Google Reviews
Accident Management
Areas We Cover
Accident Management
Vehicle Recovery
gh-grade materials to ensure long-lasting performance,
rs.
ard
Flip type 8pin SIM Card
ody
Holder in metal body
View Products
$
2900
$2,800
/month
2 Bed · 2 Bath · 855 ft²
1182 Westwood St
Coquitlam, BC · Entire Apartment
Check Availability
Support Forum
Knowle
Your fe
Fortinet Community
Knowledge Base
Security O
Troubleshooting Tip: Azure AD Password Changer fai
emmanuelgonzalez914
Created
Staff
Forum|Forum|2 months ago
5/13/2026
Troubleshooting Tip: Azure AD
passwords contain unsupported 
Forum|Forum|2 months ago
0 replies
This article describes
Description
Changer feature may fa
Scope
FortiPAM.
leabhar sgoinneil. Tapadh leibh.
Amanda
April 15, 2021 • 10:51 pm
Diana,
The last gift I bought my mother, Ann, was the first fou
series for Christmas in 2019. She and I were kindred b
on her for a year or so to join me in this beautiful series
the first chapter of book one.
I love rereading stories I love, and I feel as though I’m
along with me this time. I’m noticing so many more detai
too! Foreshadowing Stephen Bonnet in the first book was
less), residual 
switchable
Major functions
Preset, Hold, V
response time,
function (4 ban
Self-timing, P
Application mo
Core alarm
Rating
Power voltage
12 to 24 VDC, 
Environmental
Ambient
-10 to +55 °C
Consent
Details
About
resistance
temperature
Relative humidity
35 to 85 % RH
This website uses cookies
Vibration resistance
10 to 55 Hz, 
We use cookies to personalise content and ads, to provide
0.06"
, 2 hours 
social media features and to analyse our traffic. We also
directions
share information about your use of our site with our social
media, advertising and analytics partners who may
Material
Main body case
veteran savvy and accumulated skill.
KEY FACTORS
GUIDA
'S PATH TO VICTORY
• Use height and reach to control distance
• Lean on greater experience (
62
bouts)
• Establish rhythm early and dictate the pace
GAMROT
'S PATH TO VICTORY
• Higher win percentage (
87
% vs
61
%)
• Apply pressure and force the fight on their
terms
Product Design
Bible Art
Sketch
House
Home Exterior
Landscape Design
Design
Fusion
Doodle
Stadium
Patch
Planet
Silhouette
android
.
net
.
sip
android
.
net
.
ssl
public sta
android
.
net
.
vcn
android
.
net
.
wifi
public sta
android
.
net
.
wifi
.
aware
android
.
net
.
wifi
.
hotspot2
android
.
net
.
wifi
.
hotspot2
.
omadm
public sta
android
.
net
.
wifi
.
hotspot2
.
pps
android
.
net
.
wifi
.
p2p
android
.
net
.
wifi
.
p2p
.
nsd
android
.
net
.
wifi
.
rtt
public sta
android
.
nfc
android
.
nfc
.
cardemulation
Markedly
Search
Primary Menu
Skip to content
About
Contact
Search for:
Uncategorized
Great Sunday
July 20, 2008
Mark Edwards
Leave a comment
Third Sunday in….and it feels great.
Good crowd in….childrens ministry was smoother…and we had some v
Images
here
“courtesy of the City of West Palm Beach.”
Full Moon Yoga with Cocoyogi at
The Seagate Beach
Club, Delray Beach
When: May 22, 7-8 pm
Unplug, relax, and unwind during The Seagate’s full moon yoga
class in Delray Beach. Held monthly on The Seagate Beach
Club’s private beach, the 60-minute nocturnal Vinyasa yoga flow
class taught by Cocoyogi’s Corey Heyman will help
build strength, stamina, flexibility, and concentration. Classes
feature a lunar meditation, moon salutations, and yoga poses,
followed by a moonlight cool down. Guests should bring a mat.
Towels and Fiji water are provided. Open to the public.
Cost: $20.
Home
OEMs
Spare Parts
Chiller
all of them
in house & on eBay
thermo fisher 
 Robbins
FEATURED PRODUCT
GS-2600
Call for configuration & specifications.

_ _ _

Work to be completed
Report how many lines of the records above contain the word "Azure", giving only the number.

Response
2